U.S. regulators have been clear that bitcoin is legal, and there are fully operating futures markets on the CME and CBOE. But ETFs have not been approved by the SEC, which some say has been a barrier for institutional investors.

"An ETF would be very powerful; it would give many more people an opportunity to participate," said Gadenne. "It will help usher in that retail investor money."

California State Teachers' Retirement System, the nation's second-largest public pension fund, with assets totaling roughly $224.4 billion as of late February, is not convinced.

"CalSTRS has not considered investing in bitcoin or cryptocurrencies in general," a CalSTRS spokesperson told CNBC. "We consider them the ultimate intangible and, at least right now, there's no value behind them other than what other people will pay."

A spokesperson from the Federal Retirement Thrift Investment Board said crypto-investing is not something they have looked at, and the California Public Employees' Retirement System declined to comment.

Managers of Harvard's and Stanford's university endowments said they could not comment on specific investments or strategies, while others in the top five by size, including Yale and Princeton, did not respond to CNBC's requests for comment.

Analysts at Barclays suggest an influx of institutional money may not be coming.

The bank analysts came up with a price model that compares the spread of bitcoin to an infectious disease.

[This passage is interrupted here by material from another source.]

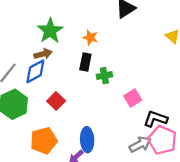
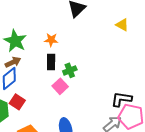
pink square: (133, 98) -> (60, 86), moved
red square: (56, 101) -> (17, 102), moved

It suggests that awareness around cryptocurrencies is now almost universal, and only a small group of the population could now catch speculative interest and buy in. Current holders are also developing "immunity" to more investment, Barclays analysts said.

"Cryptocurrencies may have a home in low-trust corners of the global economy, but broader adoption of crypto technologies faces critical challenges and strong incumbents," Barclays analyst Joseph Abate wrote in a note to clients Tuesday.